Samstag, 10. Oktober 2020

Unsere Farben #1 (Carlsen Manga)

Unsere Farben #1 (Carlsen Manga)

Sora führt das ganz normale Leben eines japanischen Mittelschülers. Seine Noten sind ziemlich gut und sowohl eine Mitschülerin als auch seine Sandkastenfreundin Nao entwickeln romantische Gefühle für ihn. Doch das interessiert Sora nicht, denn er selbst hat nur Augen für seinen Mitschüler Yoshioka. Allerdings hat er bisher weder mit Yoshioka noch anderen Menschen in seinem Leben darüber gesprochen, dass er Homosexuell ist. Als er zufällig den älteren Café-Betreiber Shiro kennenlernt, ein seit vielen Jahren offen schwul lebender Mann, traut er sich erstmals über seine Gefühle zu sprechen und kann dann sogar Nao gegenüber offen reden.

Nach der vierteiligen Mangareihe „Der Mann meines Bruders“ erscheint mit „Unsere Farben“ die nächste Mangaserie von Mangaka Gengoroh Tagame auf Deutsch. Erneut stehen dabei queere Charaktere im Mittelpunkt des Geschehens, es handelt sich jedoch diesmal, jedenfalls bisher, weniger um ein Familiendrama sondern um eine Coming-of-Age Geschichte.

Der erste Band stellt uns hauptsächlich die Hauptfiguren vor. Sora ist ein schwuler Teenager der noch kein Coming Out und ebenso noch keine Liebeserfahrungen hat. Er ist eine sympathische Figur, die aber im ersten Band noch etwas blass bleibt. Einerseits ist das natürlich etwas schade, andererseits ist dies wohl auch Absicht von Tagame um es Leser*innen in einer ähnlichen Lage leichter zu machen sich selbst in Soras Rolle zu sehen.
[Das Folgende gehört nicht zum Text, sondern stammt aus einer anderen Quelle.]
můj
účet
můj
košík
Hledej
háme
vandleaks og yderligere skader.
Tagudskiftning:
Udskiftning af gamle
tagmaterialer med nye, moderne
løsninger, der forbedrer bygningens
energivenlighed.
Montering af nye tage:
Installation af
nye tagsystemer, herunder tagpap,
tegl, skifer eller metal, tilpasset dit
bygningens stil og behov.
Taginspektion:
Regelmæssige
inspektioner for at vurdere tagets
Auch Shiro und Nao bleiben etwas eindimensional, aber vielleicht tut sich da in Zukunft ja noch was. Als Einstieg funktioniert dieser Band ganz gut, auch wenn die Prämisse von „Der Mann meines Bruders“ interessanter und sehr viel seltener zu lesen war als der hier. Im Verlauf wird auch sehr offensichtlich wie sich Tagame selbst als der alte Shiro sieht, der anderen queeren Menschen eine Stütze sein will, ihnen zuhört und wenn sie es denn wollen und können dabei hilft ihrem Umfeld davon zu erzählen was sie bisher verheimlichen mussten.
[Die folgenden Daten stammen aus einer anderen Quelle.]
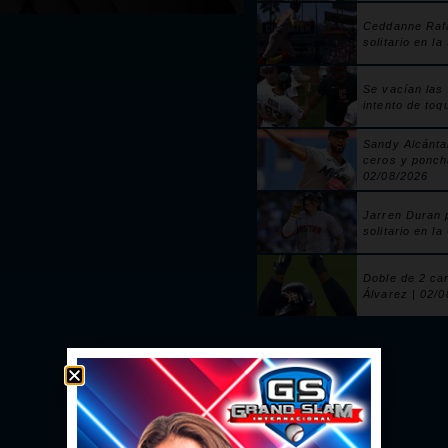
Ceddanne Raf
solitario en la
Se vacían las
intento de toq
Sandy Alcánta
ceros y ponch
02/08/2026
Jarren Duran 
solitario en la
Doble de 2 ca
Álvarez | 02/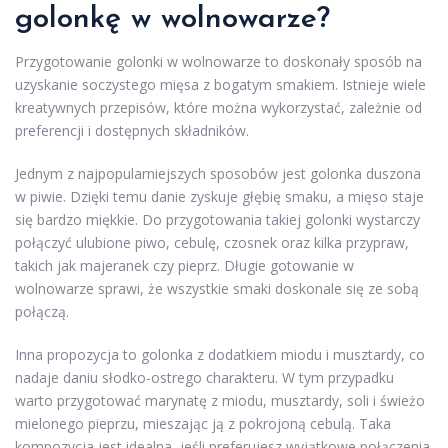
golonkę w wolnowarze?
Przygotowanie golonki w wolnowarze to doskonały sposób na
uzyskanie soczystego mięsa z bogatym smakiem. Istnieje wiele
kreatywnych przepisów, które można wykorzystać, zależnie od
preferencji i dostępnych składników.
Jednym z najpopularniejszych sposobów jest golonka duszona
w piwie. Dzięki temu danie zyskuje głębię smaku, a mięso staje
się bardzo miękkie. Do przygotowania takiej golonki wystarczy
połączyć ulubione piwo, cebulę, czosnek oraz kilka przypraw,
takich jak majeranek czy pieprz. Długie gotowanie w
wolnowarze sprawi, że wszystkie smaki doskonale się ze sobą
połączą.
Inna propozycja to golonka z dodatkiem miodu i musztardy, co
nadaje daniu słodko-ostrego charakteru. W tym przypadku
warto przygotować marynatę z miodu, musztardy, soli i świeżo
mielonego pieprzu, mieszając ją z pokrojoną cebulą. Taka
kompozycja jest idealna, jeśli preferujesz wyjątkowe połączenia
Das Artwork ist technisch sauber und lässt Tagames Erfahrungen mit dem Medium deutlich erkennen. Hier sind die Einflüsse seiner erotischen Arbeiten weniger stark zu bemerken, die Charakterdesigns verraten jedoch sofort wer diesen Manga gezeichnet hat. Er lässt die Geschichte sehr einfühlsam und langsam voranschreiten, was auch Raum für poetische und verträumte Momente zulässt.

„Unsere Farben“ erzählt Einfühlsam und authentisch die alltäglichen Probleme eines schwulen Teenagers in Japan. Dabei wird nichts beschönigt, gleichzeitig wird hier aber auch kein Profit aus queerem Trauma geschlagen. Die Homofeindlichkeit die Sora erlebt wird dennoch verdeutlicht und kann daher als Trigger Moment für manche Personen wirken.